Question

in what distance can a 1500kg automobile be stopped if the brake is applied when the speed is 20m/s and the coefficient of sliding friction is 0.7 between the tyres and the ground?please I need a full step by step explanation

Answer 1

1) The braking force is provided by the frictional force, which is given by:

`F_f=\mu m g`

where

`\mu=0.7` is the coefficient of friction

m=1500 kg is the mass of the car

`g=9.81 m/s^2` is the gravitational acceleration

Substituting numbers into the equation, we find

`F_f= (0.7)(1500 kg)(9.81 m/s^2)=10301 N`

2) The work done by the frictional force to stop the car is equal to the product between the force and the distance d:

`W=-F_fd` (1)

where we put a negative sign because the force is in the opposite direction of the motion of the car.

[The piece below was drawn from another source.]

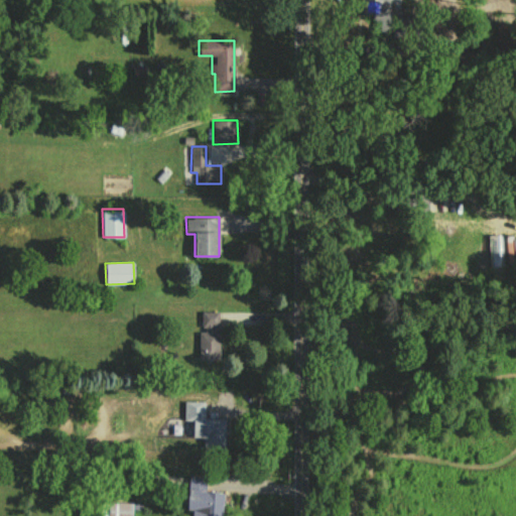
[(199,332),(199,359),(220,359),(219,329),(218,310),(202,310),(202,332),(199,332)]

3) For the work-energy theorem, the work done by the frictional force is equal to the variation of kinetic energy of the car:

`\Delta K=K_f -K_i =W` (2)

The final kinetic energy is zero, so the variation of kinetic energy is just equal to the initial kinetic energy of the car:

`\Delta K=-K_i=-(1)/(2)mv^2=-(1)/(2)(1500 kg)(20 m/s)^2=-300000 J`

4) By equalizing eq. (1) and (2), we find the distance, d:

`-K_i = -Fd`

`d=(K_i)/(F)=(300000 J)/(10301 N)=29.1 m`